### Supplied passage ###

New research from the leadership consultancy Zenger/Folkman revealed that a woman’s likeability and her success actually go hand in hand.

By Rachel Lehmann-Haupt (Editor, Women 2.0)

Any woman who has been in business long enough has probably noticed that the more successful a woman is, the more she is criticized – or even disliked. I’ve heard words like “too aggressive,” “too self- promotional,” and “out for herself.” As if anyone would put these labels on a man in a derogatory tone.

Apparently this perceived stereotype is changing. New research from the leadership consultancy Zenger/Folkman revealed that a woman’s likeability and her success actually go hand in hand. Jack Zenger and Joseph Folkman found that male leaders’ personalities are perceived more negatively while women maintain their popularity as they rise in their careers. They even charted the rise to show that while both men and women’s popularity drops when they move into middle management, a woman’s begins to rise again when she moves into upper management. This is clearly good news for those of us inspired to “lean in” to our careers.

### Given entries ###

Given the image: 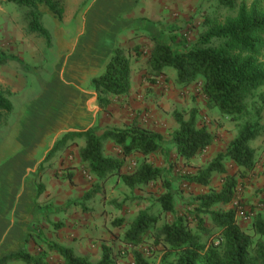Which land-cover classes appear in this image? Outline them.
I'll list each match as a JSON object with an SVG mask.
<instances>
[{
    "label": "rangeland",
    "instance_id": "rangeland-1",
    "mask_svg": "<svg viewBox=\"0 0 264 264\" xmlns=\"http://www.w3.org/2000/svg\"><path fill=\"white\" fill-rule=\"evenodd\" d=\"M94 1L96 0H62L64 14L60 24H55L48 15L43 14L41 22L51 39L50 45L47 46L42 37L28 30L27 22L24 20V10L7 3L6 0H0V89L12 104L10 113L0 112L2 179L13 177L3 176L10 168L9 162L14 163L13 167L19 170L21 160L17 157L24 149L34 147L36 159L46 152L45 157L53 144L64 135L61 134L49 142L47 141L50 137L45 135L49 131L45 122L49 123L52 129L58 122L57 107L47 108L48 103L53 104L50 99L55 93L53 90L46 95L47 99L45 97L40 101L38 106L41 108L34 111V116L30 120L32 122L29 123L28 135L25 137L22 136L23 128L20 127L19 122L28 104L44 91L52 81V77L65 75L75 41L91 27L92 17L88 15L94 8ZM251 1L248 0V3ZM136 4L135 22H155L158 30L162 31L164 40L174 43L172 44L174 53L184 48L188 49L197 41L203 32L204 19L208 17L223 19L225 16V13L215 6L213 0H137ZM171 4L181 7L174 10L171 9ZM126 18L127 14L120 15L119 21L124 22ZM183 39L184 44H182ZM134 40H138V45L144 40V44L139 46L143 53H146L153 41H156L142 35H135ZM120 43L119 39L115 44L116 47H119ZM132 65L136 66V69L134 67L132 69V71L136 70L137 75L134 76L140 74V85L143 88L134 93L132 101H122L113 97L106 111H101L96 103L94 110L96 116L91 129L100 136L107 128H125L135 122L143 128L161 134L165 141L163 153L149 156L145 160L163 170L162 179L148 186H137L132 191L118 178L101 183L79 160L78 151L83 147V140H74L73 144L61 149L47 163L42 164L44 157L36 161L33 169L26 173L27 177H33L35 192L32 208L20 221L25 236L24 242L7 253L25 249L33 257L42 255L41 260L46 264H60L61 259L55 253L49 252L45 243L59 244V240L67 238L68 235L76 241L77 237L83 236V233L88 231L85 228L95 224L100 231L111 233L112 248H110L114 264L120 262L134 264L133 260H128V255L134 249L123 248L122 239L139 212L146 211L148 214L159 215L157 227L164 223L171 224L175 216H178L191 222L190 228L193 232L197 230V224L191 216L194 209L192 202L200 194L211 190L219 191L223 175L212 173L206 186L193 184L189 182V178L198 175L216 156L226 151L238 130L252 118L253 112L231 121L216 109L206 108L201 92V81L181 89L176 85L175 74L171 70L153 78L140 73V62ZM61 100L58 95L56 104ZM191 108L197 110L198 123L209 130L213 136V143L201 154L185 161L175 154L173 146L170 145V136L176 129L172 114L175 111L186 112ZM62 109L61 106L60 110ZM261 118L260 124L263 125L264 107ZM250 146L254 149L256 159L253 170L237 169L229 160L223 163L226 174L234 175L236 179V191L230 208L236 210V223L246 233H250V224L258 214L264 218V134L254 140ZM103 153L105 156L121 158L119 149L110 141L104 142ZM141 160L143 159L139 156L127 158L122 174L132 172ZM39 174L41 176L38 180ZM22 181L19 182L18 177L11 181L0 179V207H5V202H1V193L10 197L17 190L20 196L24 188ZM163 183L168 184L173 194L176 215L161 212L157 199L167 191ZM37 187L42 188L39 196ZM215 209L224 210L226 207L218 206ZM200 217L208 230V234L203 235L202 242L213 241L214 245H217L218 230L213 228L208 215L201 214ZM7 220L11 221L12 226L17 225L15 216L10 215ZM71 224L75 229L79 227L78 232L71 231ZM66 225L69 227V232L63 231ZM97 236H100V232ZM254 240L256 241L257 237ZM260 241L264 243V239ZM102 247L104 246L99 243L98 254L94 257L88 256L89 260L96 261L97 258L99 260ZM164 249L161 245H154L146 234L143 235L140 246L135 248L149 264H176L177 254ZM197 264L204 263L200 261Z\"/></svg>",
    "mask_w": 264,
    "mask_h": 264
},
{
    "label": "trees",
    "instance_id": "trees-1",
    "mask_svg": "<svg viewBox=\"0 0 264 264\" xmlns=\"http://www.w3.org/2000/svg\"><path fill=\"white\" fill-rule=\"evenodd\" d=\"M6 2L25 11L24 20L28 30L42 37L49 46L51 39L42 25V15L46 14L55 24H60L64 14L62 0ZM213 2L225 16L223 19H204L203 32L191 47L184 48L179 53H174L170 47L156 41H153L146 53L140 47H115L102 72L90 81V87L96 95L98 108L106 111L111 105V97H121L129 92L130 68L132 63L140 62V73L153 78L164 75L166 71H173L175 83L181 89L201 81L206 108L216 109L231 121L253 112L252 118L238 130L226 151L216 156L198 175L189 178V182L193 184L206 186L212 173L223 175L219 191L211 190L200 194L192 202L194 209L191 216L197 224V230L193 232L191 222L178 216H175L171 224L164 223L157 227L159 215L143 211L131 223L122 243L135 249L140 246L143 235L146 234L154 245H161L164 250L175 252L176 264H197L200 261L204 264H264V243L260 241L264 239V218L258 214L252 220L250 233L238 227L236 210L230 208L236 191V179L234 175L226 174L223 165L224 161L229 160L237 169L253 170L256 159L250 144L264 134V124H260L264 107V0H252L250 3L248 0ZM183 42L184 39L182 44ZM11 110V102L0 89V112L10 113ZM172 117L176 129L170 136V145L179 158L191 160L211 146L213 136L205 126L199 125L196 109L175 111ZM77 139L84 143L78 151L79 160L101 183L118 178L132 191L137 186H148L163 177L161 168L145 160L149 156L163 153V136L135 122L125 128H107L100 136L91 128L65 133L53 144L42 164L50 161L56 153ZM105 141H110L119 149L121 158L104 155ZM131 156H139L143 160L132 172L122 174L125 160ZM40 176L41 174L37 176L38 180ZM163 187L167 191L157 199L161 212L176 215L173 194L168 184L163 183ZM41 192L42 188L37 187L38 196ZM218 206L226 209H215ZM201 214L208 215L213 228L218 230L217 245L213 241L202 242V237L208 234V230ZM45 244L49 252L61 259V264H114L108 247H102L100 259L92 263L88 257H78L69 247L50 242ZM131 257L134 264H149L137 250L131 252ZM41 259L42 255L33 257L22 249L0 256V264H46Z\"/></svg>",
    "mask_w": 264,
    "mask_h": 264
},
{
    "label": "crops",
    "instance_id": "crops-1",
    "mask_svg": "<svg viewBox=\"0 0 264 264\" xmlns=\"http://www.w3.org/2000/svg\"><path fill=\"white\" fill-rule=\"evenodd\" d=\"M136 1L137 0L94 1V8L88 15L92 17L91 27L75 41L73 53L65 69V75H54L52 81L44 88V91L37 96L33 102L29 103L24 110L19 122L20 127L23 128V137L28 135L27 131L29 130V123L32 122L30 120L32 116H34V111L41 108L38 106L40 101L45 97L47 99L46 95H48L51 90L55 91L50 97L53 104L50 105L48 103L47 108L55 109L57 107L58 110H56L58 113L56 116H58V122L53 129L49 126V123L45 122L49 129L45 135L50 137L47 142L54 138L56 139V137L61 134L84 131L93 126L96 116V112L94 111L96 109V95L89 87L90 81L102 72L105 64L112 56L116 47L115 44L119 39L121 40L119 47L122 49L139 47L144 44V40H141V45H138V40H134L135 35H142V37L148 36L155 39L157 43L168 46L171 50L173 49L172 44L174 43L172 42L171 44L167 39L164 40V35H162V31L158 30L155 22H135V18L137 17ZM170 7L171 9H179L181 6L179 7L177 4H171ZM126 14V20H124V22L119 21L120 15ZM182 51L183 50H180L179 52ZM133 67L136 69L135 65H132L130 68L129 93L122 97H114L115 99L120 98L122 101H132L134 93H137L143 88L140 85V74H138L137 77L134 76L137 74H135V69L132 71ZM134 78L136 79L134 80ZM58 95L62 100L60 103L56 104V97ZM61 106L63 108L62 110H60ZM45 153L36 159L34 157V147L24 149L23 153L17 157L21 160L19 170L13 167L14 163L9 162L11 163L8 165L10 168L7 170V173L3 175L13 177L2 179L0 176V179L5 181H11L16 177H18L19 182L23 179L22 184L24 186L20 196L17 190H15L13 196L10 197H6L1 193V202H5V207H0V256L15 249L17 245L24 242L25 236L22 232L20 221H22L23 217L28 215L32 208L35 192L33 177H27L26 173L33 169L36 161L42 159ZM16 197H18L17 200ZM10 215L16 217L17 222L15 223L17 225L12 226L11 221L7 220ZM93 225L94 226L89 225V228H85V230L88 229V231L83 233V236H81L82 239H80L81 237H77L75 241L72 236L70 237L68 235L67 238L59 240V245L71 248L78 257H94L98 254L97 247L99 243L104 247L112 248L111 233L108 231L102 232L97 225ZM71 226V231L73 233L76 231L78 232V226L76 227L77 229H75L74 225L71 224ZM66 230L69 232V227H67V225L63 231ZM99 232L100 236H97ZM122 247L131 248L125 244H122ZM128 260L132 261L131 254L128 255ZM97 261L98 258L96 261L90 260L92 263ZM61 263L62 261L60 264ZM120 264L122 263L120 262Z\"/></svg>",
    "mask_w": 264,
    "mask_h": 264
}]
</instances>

###

▶ [Requests]
1. In the article on women's likeability and success, why does the author say the stereotype of successful women being disliked is changing? Answer in one to three sentences.
2. Write what follows the final sentence of the article on women's likeability and success.

▶ [Task results]
1. Zenger/Folkman research found that a woman's likeability and her success go hand in hand. Women keep their popularity as they rise in their careers, while male leaders' personalities are seen more negatively. Both men's and women's popularity drops in middle management, but a woman's begins to rise again when she moves into upper management.

2.
Reacting to this research in another HBR post, however, Marianne Cooper, a sociologist at Stanford’s Clayman Institute for Gender Research, and the lead researcher for Sheryl Sandburg’s Lean In, writes:

Wouldn’t it be great if this one analysis could disprove decades of social science research — by psychologists like Madeline Heilman at NYU, Susan Fiske at Princeton, Laurie Reedmen at Rutgers, Peter Lick at Lawrence University, and Amy Cuddly at Harvard — which has repeatedly found that women face distinct social penalties for doing the very things that lead to success.”

Cooper calls the Zenger/Folkman report a “sweeping conclusion derived from a single analysis which used questionable methods,” and goes on to analyze their scientific approach. She concludes that “male and female leaders are liked equally when behaving participatively,” which for example means that they include subordinates in decision making, and that this analysis is consistent with their studies. But, she writes, “when acting authoritatively, women leaders are disliked much more than men.”

Given the plethora of research that opposes Zenger and Folkman’s research, I tend to side with Cooper’s conclusion and think that women still have a ways to go when it comes to perceptions of their success. But it’s good that more positive perceptions and studies are surfacing as well since these will help to change long held business gender stereotypes.

Women 2.0 readers: Have you observed that successful women become more or less popular?

Rachel Lehmann-Haupt is an editor at Women 2.0 and author and journalist interested in gender politics, working motherhood and the influence of science and technology on culture. Her work has appeared in The New York Times, the Daily Beast, New York, Vogue, Self, Outside, Wired, and MSN Money. She is the author of In Her Own Sweet Time: Unexpected Adventures in Finding Love, Commitment and Motherhood (Basic Books, 2009). Follow her on Twitter at @rlehmannhaupt.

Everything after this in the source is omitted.